Compute acceleration:

  • For all bodyparts:
    df_acc = dlc2kinematics.compute_acceleration(df,bodyparts=['all'])
    
  • For only few bodyparts:
    df_vel = dlc2kinematics.compute_acceleration(df,bodyparts=['nose','joystick'])
    

Compute speed:

df_speed = dlc2kinematics.compute_speed(df,bodyparts=['nose','joystick'])

Computations in joint coordinates

To compute joint angles, we first create a dictionary where keys are the joint angles and the corresponding values are the set of bodyparts:

joints_dict= {}
joints_dict['R-Elbow']  = ['R_shoulder', 'Right_elbow', 'Right_wrist']

and compute the joint angles with

joint_angles = dlc2kinematics.compute_joint_angles(df,joints_dict)

Compute joint angular velocity with

joint_vel = dlc2kinematics.compute_joint_velocity(joint_angles)

Compute joint angular acceleration with

joint_acc = dlc2kinematics.compute_joint_acceleration(joint_angles)

Compute correlation of angular velocity

corr = dlc2kinematics.compute_correlation(joint_vel, plot=True)

Compute PCA of angular velocity with

pca = dlc2kinematics.compute_pca(joint_vel, plot=True)

PCA-based reconstruction of postures

Compute and plot PCA based on posture reconstruction with:

dlc2kinematics.plot_3d_pca_reconstruction(df_vel, n_components=10, framenumber=500,
                                     bodyparts2plot=bodyparts2plot, bp_to_connect=bp_to_connect)

UMAP Embeddings

embedding, transformed_data = dlc2kinematics.compute_umap(df, key=['LeftForelimb', 'RightForelimb'], chunk_length=30, fit_transform=True, n_neighbors=30, n_components=3,metric="euclidean")

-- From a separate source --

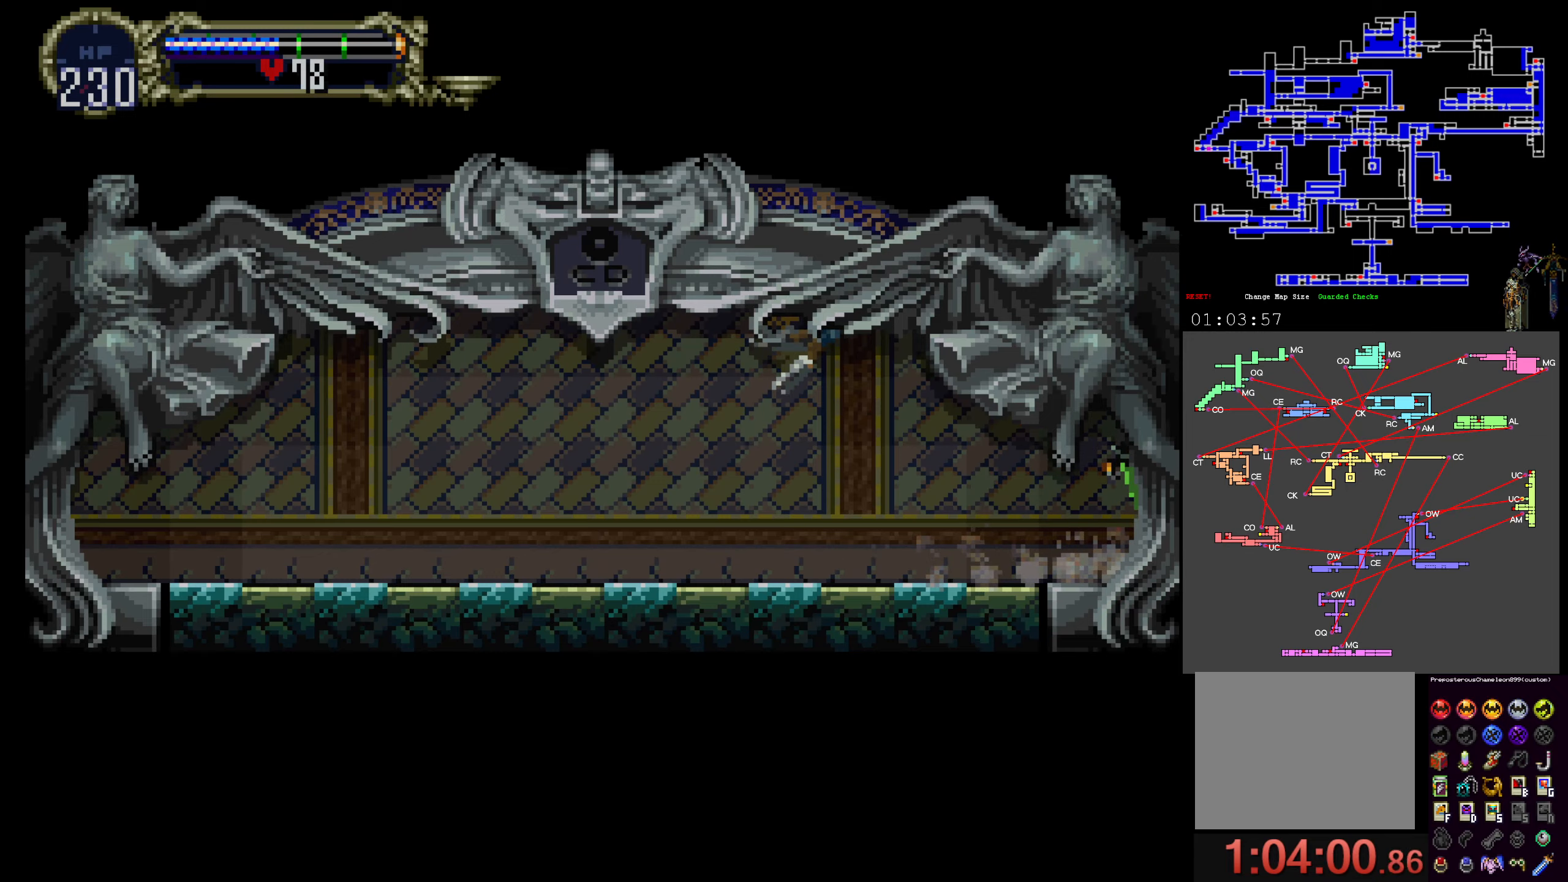
{"dt_ms": 500, "buttons": [], "events": [[16, "Y", "up"]]}
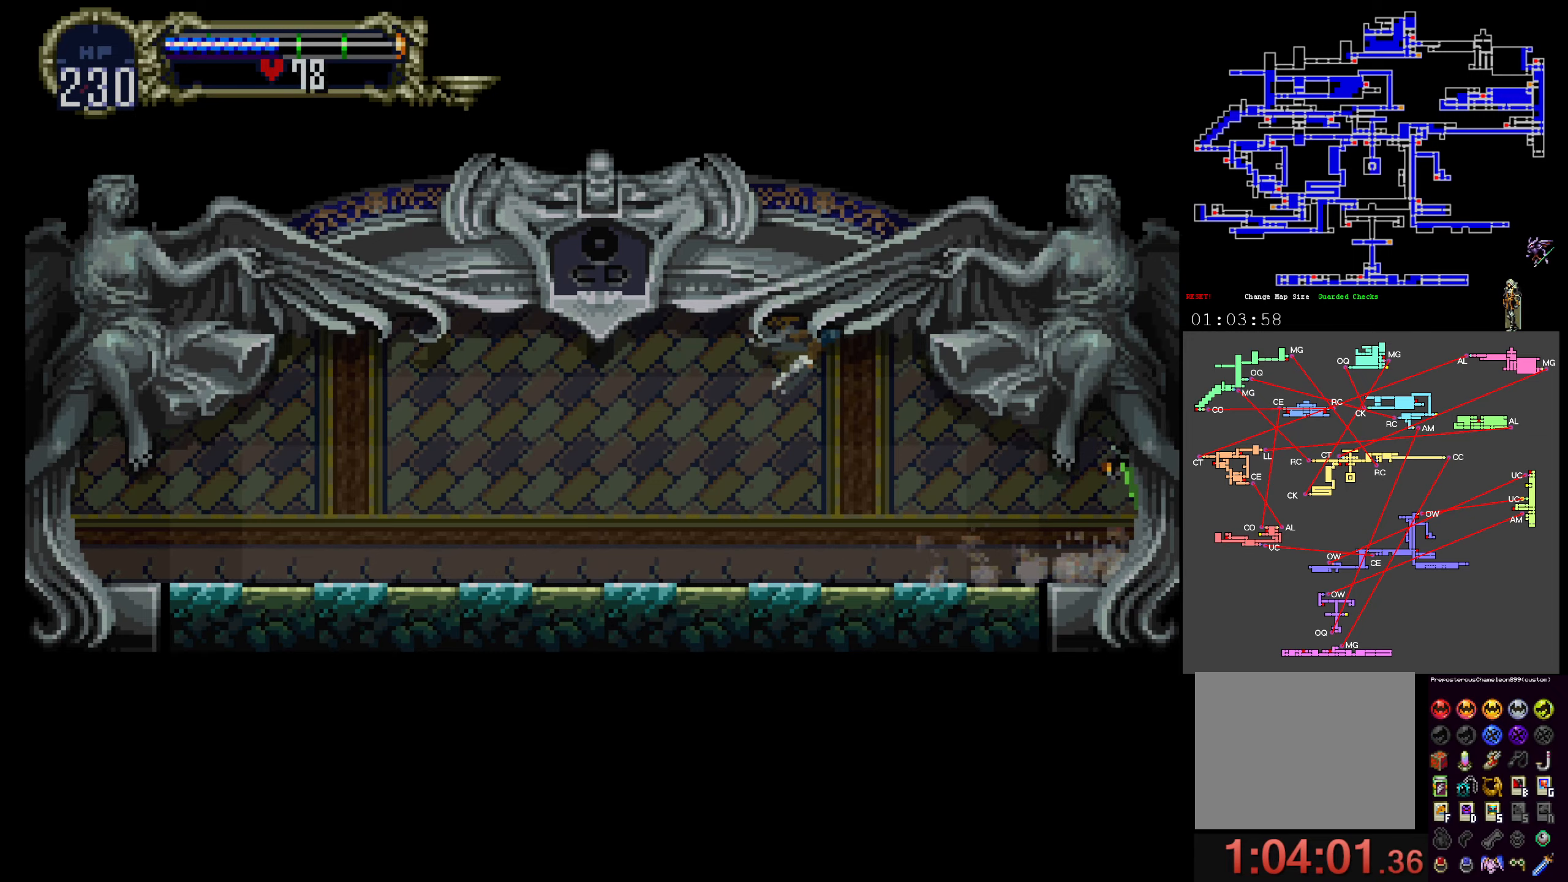
{"dt_ms": 500, "buttons": [], "events": []}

dlc2kinematics.plot_umap(transformed_data, size=5, alpha=1, color="indigo", figsize=(10, 6))

Contributing

  • If you spot an issue or have a question, please open an issue with a suitable tag.
  • For code contributions:
    • please see the contributing guide.
    • Please reference all issues this PR addresses in the description text.
    • Before submitting your PR, ensure all code is formatted properly by running
      black .
      
      in the root directory.
    • Assign a reviewer, typically MMathisLab.
    • sign CLA.

Acknowledgements

This code is a collect of contributions from members of the Mathis Laboratory over the years. In particular (alphabetical): Michael Beauzile, Sebastien Hausmann, Jessy Lauer, Alexander Mathis, Mackenzie Mathis, Tanmay Nath, Kai Sandbrink, Steffen Schneider.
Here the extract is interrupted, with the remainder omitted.